On the data structure
Given the flexibility that MakerLab aims for, the data structure it uses
internally (that is, inside the API domain) is not trivial.
We have divided the (meta)data an article comprises over 3 disjoint layers,
plus an extra presentation layer.
Structured Layer
The information belonging to this layer is persisted in the system database.
It deals mainly with permission issues and with otherwise data that already
was part of the django-wiki
which served as the starting point of our own wiki.
Every information in here is highly structured and is hardly modified in any
direct way which we don’t control and/or verify that is correct and valid.
Semi-structured Layer
This layer deals with information that is not strictly structured, yet we can
ensure its correction and validity, and serves as the first layer where we
modify and keep information of our own (versus the information already used by
django-wiki).
We keep this information stored in XML. This means that an article in our
system is no longer solely its contents. It now is its metadata as added by
us, plus its contents (XML + Markdown).
We call this layer semi-structured since we do not impose a static structure
in this layer. As need arises, new tags can be added and old ones removed. And
the system has to bare with this flexibility. Yet, we don’t let general users
modify this structure, effectively making us (i.e. the system itself) the
only entity that uses this information. As a result we don’t need to worry
about changes imposed by users and can be sure about the information we
access to.
Parsed Layer
This is the most flexible layer on our system, and the one that effectively
poses most challenges when coping with our management-on-a-wiki system.
All the content kept within this layer is actually stored directly in the
markdown of the articles. This means that any user (with proper credentials)
can edit and manipulate this information.
At first sight this might seem undesirable, yet we find it to be the ultimate
flexibility mechanism. Following the principle “we are all grown-up here”, we
think (and our clients do too) that sufficiently privileged users should have
direct access to information and be capable of changing it as they would
change any other piece of information.
We thus, whenever reasonable, store information directly to the respective
article’s markdown (its contents), making it directly editable.

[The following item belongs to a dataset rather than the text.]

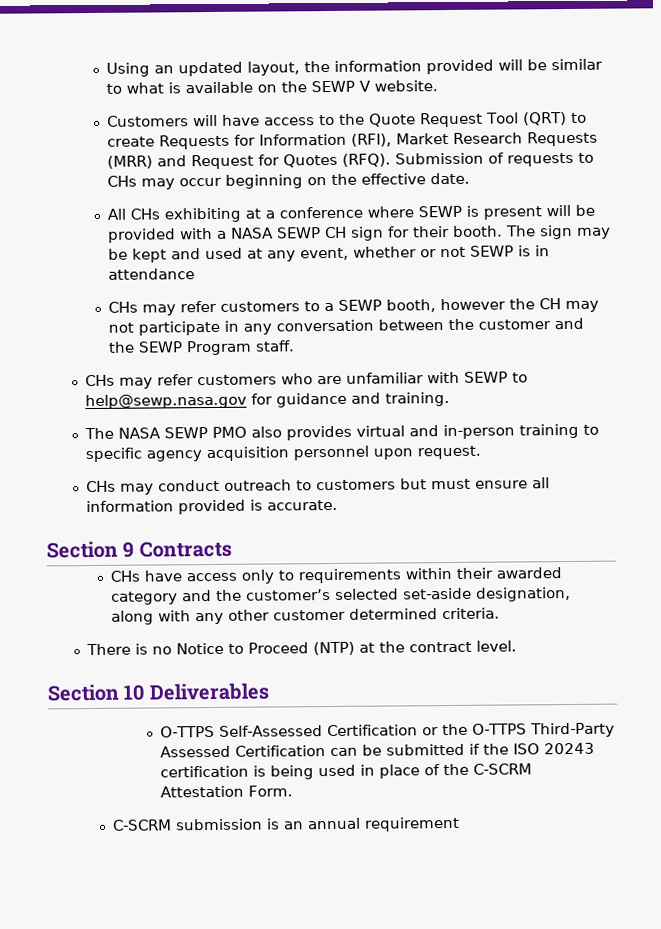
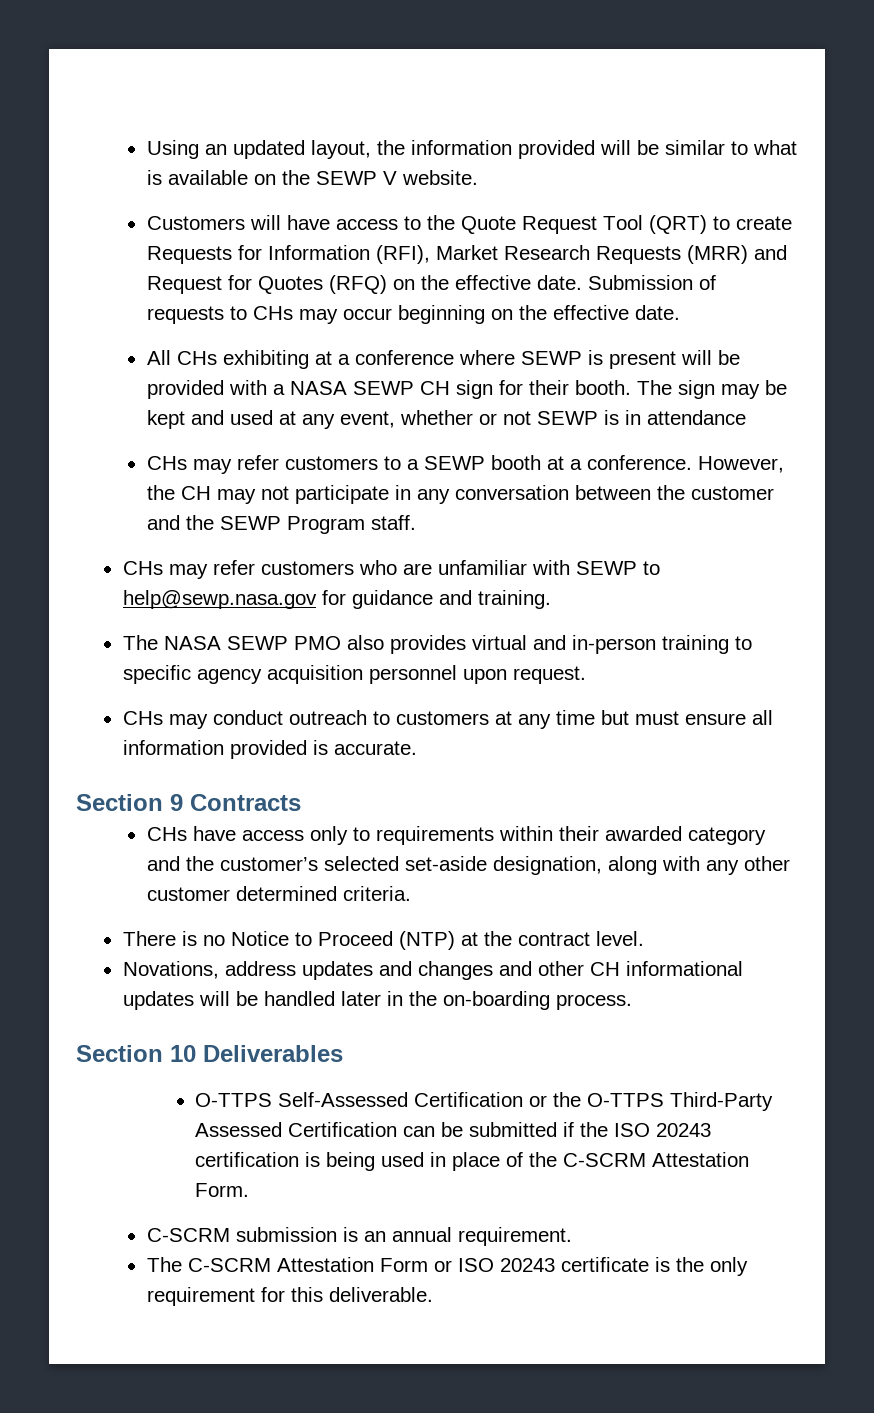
[342,153,392,167] (RFQ). -> [328,275,582,294] (RFQ) on the effective date.
[386,298,507,313] booth, however -> [490,455,784,473] booth at a conference. However,
(397, 485) none -> [494,710,595,729] at any time
(518, 646) none -> [122,961,743,980] [122,991,632,1010] // Novations, address updates and changes and other CH informational updates will be handled later in the on-boarding process.
[364,816,461,832] requirement -> [457,1227,572,1246] [146,1257,748,1276] [146,1287,433,1306] requirement. // The C-SCRM Attestation Form or ISO 20243 certificate is the only requirement for this deliverable.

In order to cope with this, we have developed a parser which looks for pieces
of contents which resemble the loosely defined structure in which we would
have written information, and hopefully interprets it. We try to use simple
structures and be as flexible as possible in our grammar definition, so that
users still have freedom to manipulate the structures without braking the
overall contents.
Normalizer
Having all the above layers and information scattered across different storage
sources would make it difficult to access information specially out of the
domain the API defines with the outer world (e.g. it would be hard to have a
mobile app parsing markdown and interpreting it as valid data).
With this in mind we have developed a component whose sole purpose is to
gather normalize all an article’s information into a well defined structure
which can be easily used by and shared with all the other components,
specially those which are not (nor should they be) familiar with these layers
which we presented here.